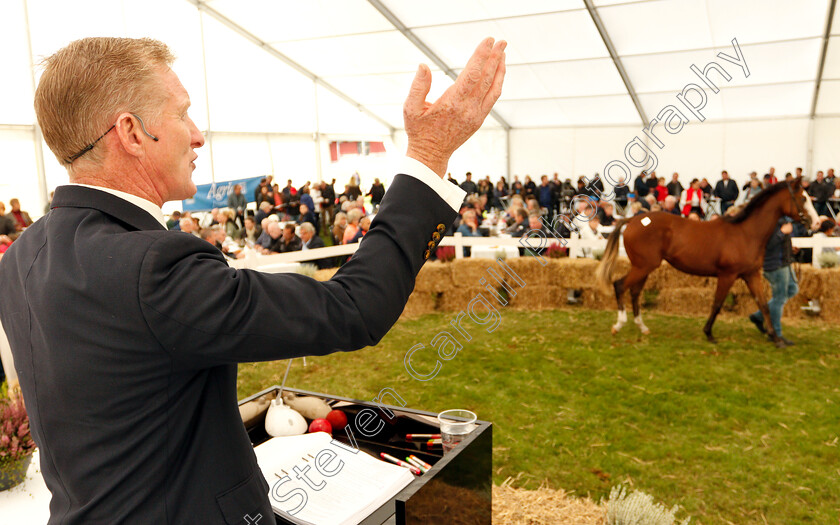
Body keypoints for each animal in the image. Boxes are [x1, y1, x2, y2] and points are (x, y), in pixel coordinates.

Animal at [596, 178, 820, 346]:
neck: (746, 233)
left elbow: (764, 304)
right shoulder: (728, 275)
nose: (816, 223)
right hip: (643, 266)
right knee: (620, 285)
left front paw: (776, 338)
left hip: (644, 267)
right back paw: (618, 325)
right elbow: (717, 304)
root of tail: (632, 220)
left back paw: (642, 327)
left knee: (634, 292)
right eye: (803, 198)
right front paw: (709, 333)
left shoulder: (751, 275)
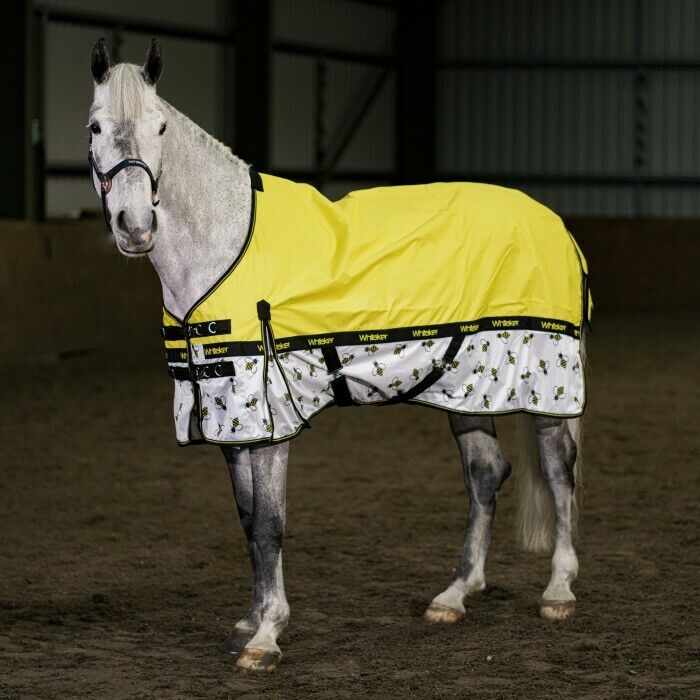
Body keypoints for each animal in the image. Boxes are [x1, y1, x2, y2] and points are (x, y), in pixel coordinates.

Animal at [87, 39, 585, 672]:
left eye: (161, 127)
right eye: (96, 127)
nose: (135, 227)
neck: (225, 244)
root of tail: (554, 222)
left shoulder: (267, 416)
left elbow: (269, 524)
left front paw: (267, 636)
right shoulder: (229, 415)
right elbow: (247, 520)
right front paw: (248, 621)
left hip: (547, 385)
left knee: (558, 471)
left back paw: (558, 591)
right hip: (467, 387)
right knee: (486, 474)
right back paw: (454, 595)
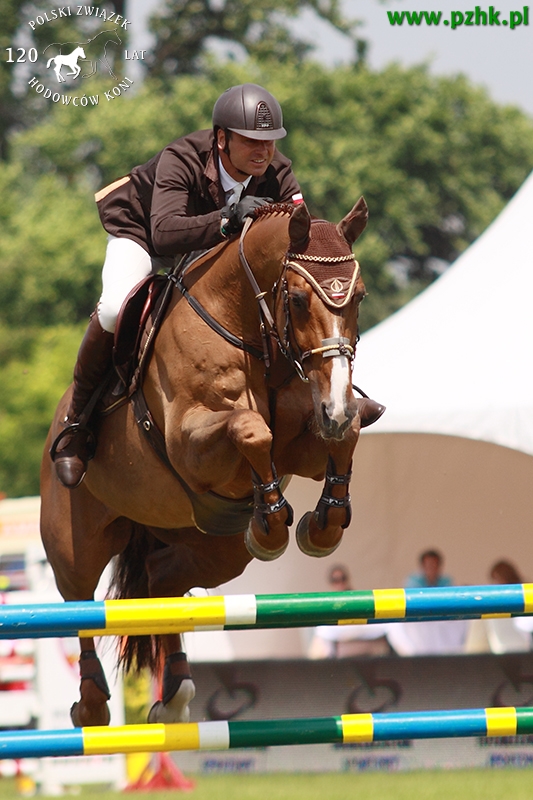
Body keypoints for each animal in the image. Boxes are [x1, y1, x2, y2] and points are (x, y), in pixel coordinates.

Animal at [40, 198, 382, 724]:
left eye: (360, 296)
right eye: (297, 300)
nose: (338, 405)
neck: (252, 330)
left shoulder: (305, 439)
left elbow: (343, 437)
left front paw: (321, 524)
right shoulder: (191, 445)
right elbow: (250, 428)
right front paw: (275, 519)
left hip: (215, 546)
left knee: (162, 578)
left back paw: (175, 691)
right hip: (73, 540)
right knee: (78, 600)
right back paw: (94, 705)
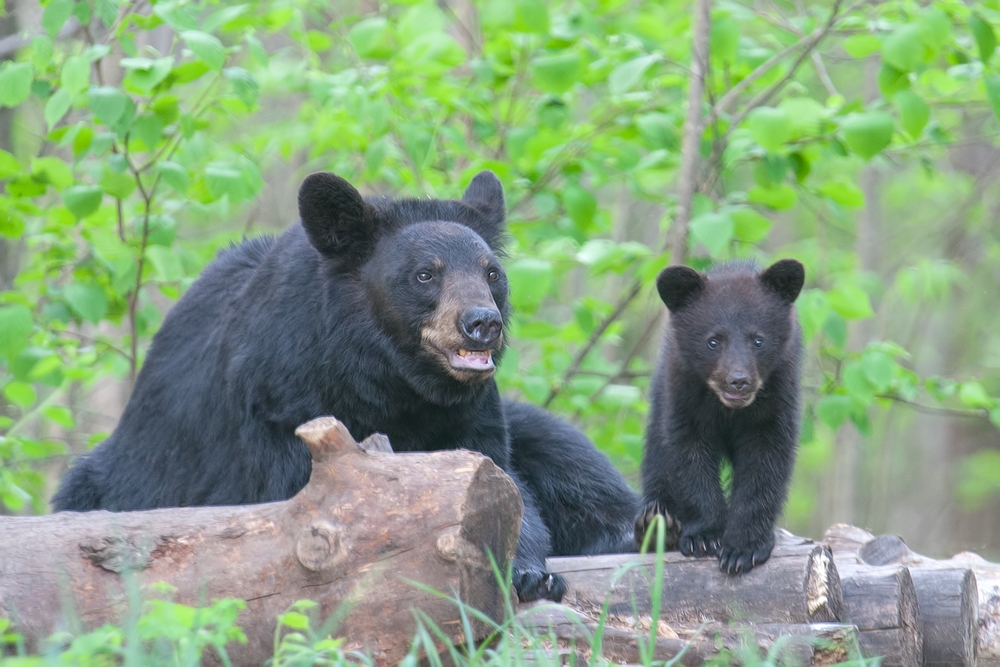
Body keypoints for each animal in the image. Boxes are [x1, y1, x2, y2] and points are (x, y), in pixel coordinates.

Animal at [52, 170, 640, 604]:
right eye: (425, 273)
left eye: (491, 272)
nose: (482, 323)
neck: (388, 381)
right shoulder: (280, 404)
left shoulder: (469, 415)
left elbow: (501, 479)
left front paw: (529, 568)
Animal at [640, 260, 804, 576]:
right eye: (713, 341)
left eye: (758, 340)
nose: (738, 381)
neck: (729, 410)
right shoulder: (683, 394)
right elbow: (689, 458)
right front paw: (704, 536)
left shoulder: (777, 398)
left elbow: (766, 463)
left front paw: (744, 548)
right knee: (657, 460)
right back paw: (654, 524)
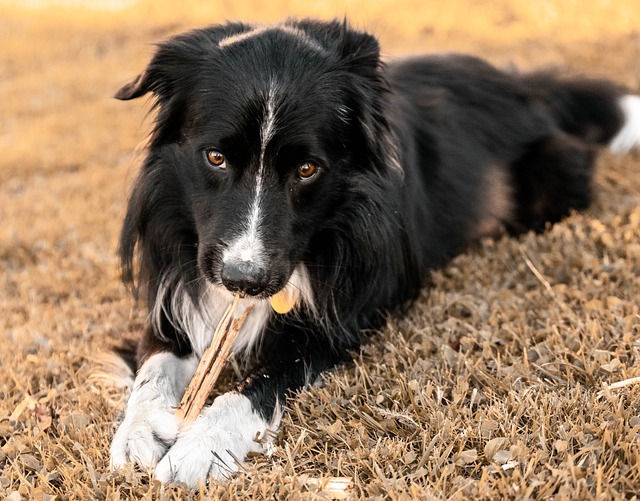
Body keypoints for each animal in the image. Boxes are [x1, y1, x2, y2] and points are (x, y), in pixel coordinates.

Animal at [110, 18, 640, 484]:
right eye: (215, 157)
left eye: (307, 169)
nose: (245, 281)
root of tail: (521, 83)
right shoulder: (176, 294)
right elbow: (154, 367)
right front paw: (136, 435)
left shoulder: (338, 323)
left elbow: (256, 386)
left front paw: (199, 448)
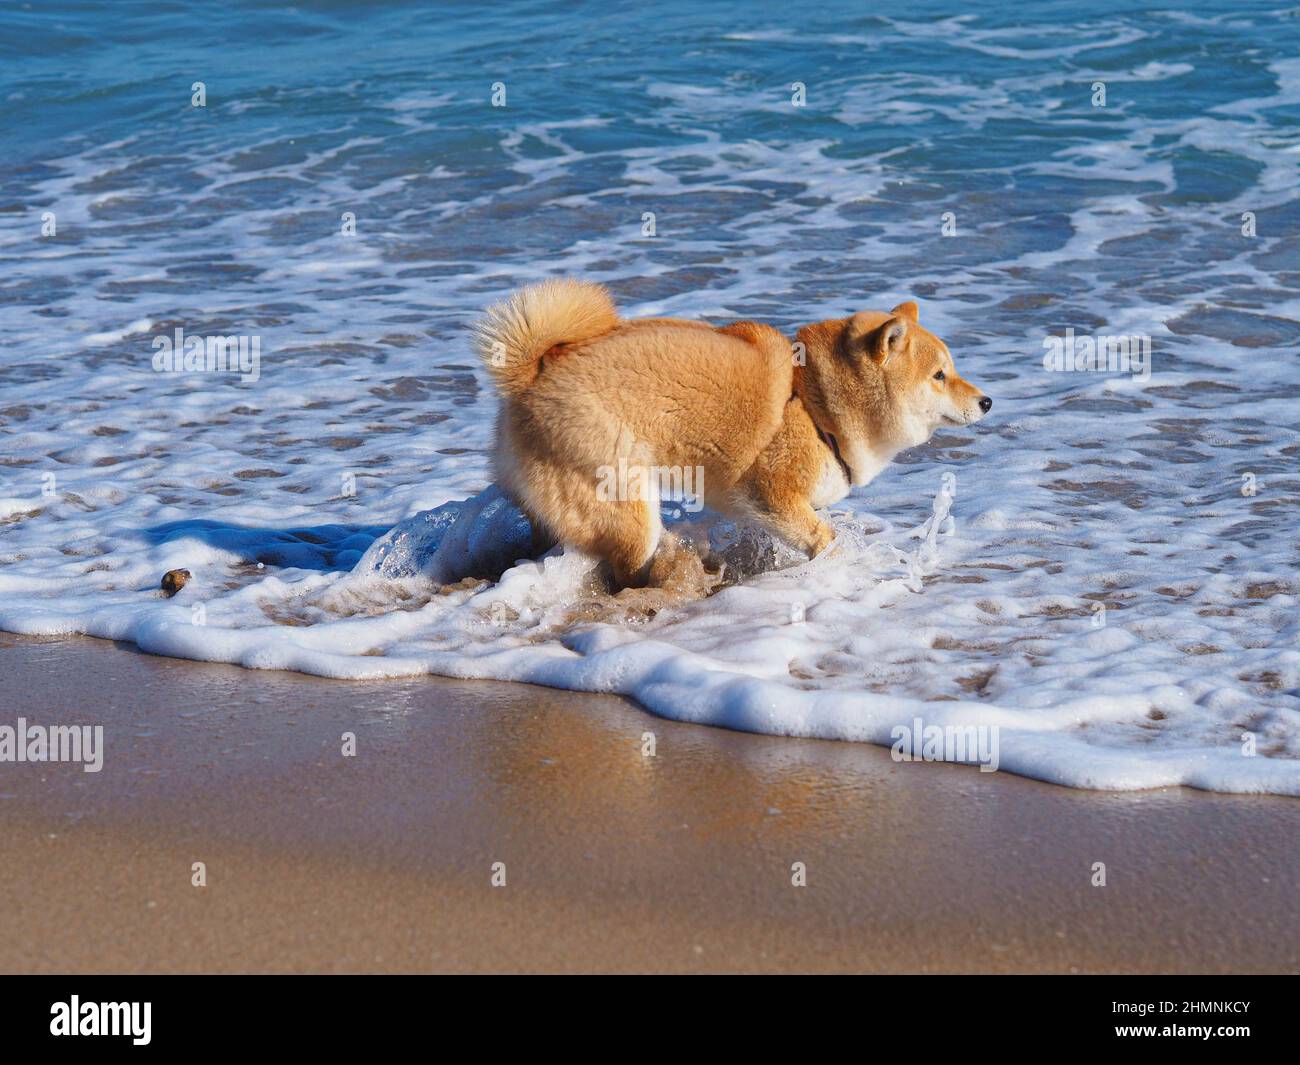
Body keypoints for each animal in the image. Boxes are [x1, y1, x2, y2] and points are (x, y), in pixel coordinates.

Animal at [478, 279, 993, 587]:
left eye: (951, 369)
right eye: (940, 375)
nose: (987, 401)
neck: (816, 405)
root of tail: (534, 373)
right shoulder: (771, 492)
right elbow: (823, 536)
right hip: (623, 497)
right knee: (625, 560)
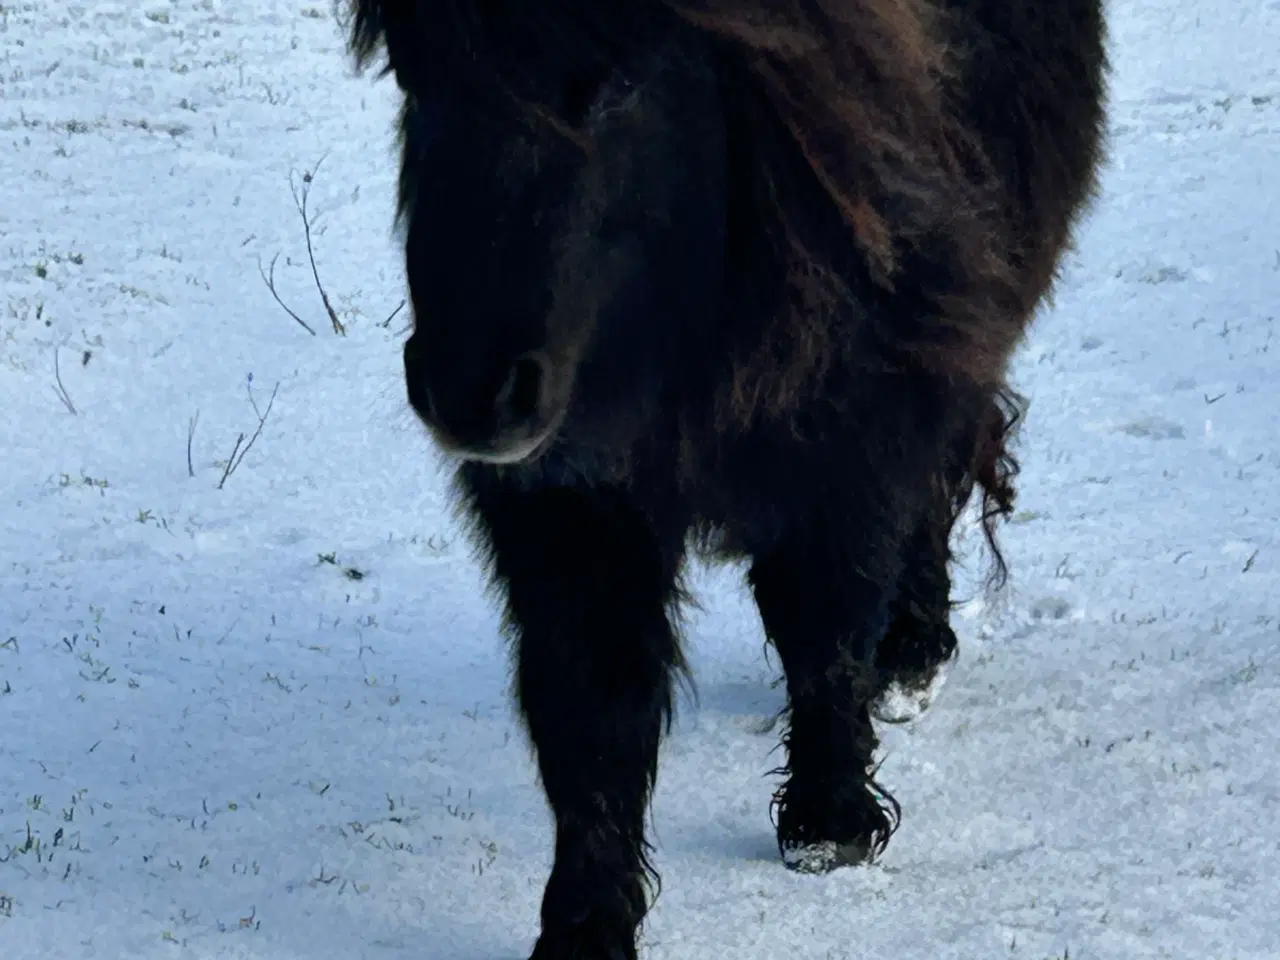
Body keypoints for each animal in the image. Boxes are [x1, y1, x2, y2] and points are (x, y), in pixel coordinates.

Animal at [345, 1, 1105, 957]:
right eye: (413, 79)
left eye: (618, 82)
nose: (471, 394)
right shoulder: (568, 499)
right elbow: (592, 703)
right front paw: (587, 923)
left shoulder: (849, 432)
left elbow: (824, 630)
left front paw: (829, 825)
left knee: (933, 492)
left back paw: (911, 655)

## WHAT YOU ARE ASKED TO DO
The required output is each line above restated verbatim, with all images omitted.

## FINISHED EXERCISE
Body keypoints for each animal in the image. Boxes are [x1, y1, x2, y2] and points are (x, y), in pixel coordinates.

Animal at [596, 178, 820, 346]:
neck: (746, 233)
left elbow: (764, 304)
right shoulder: (728, 275)
nose: (816, 223)
right hip: (643, 266)
right knee: (620, 285)
left front paw: (776, 338)
left hip: (644, 267)
right back paw: (618, 325)
right elbow: (717, 304)
root of tail: (632, 220)
left back paw: (642, 327)
left knee: (634, 292)
right eye: (803, 198)
right front paw: (709, 333)
left shoulder: (751, 275)
Body keypoints for each animal in the image. Boxes are [x1, y1, x2, y2] and points are (x, y), in pixel coordinates.

Animal at [87, 39, 585, 672]:
left eye: (161, 127)
right eye: (96, 127)
nose: (135, 227)
neck: (225, 244)
root of tail: (554, 222)
left shoulder: (267, 416)
left elbow: (269, 524)
left front paw: (267, 636)
right shoulder: (229, 415)
right elbow: (247, 520)
right front paw: (248, 621)
left hip: (547, 385)
left knee: (558, 471)
left back paw: (558, 591)
right hip: (467, 387)
right knee: (486, 474)
right back paw: (454, 595)
Body keypoints for each animal in the image. Boxes are [x1, y1, x2, y2] and points are (x, y), in pixel coordinates.

Animal at [40, 198, 382, 724]:
left eye: (360, 296)
right eye: (297, 300)
nose: (338, 405)
neck: (252, 330)
left shoulder: (305, 439)
left elbow: (343, 437)
left front paw: (321, 524)
right shoulder: (191, 445)
right elbow: (250, 428)
right front paw: (275, 519)
left hip: (215, 546)
left knee: (162, 578)
left back paw: (175, 691)
right hip: (73, 540)
right knee: (78, 600)
right back paw: (94, 705)
Body keypoints for each animal in the image. Boxes are [x1, y1, x2, y2] and points are (x, y), in pixel coordinates.

Animal at [52, 170, 640, 604]:
right eye: (425, 273)
left eye: (491, 272)
nose: (482, 323)
neck: (388, 381)
right shoulder: (280, 404)
left shoulder: (469, 415)
left elbow: (501, 479)
left front paw: (529, 568)
Animal at [640, 260, 804, 576]:
right eye: (713, 341)
left eye: (758, 340)
nose: (738, 381)
neck: (729, 410)
right shoulder: (683, 394)
right elbow: (689, 458)
right front paw: (704, 536)
left shoulder: (777, 398)
left elbow: (766, 463)
left front paw: (744, 548)
right knee: (657, 460)
right back paw: (654, 524)
Body keypoints for each animal in the image. Boxes are [x1, y1, x2, y2] and points are (x, y), in pixel coordinates.

Animal at [110, 18, 640, 484]:
right eye: (215, 157)
left eye: (307, 169)
nose: (245, 281)
root of tail: (521, 83)
right shoulder: (176, 294)
right elbow: (154, 367)
right front paw: (136, 435)
left shoulder: (338, 323)
left elbow: (256, 386)
left front paw: (199, 448)
Body keypoints for each animal in the image. Boxes are [x1, y1, x2, y2] and points are (x, y), in pixel coordinates.

Animal at [478, 279, 993, 587]:
left eye: (951, 369)
right eye: (940, 375)
nose: (987, 401)
neck: (816, 405)
root of tail: (534, 373)
right shoulder: (771, 492)
right elbow: (823, 536)
right hip: (623, 497)
right knee: (625, 560)
Body keypoints for each animal in the image. Boxes are [x1, y1, x2, y2] and points are (x, y), in pixel coordinates.

Animal at [345, 1, 1105, 957]:
right eye: (413, 79)
left eye: (618, 82)
nose: (471, 394)
right shoulder: (568, 499)
right elbow: (592, 703)
right front paw: (587, 923)
left shoulder: (849, 432)
left elbow: (824, 630)
left front paw: (829, 825)
left knee: (933, 492)
left back paw: (911, 655)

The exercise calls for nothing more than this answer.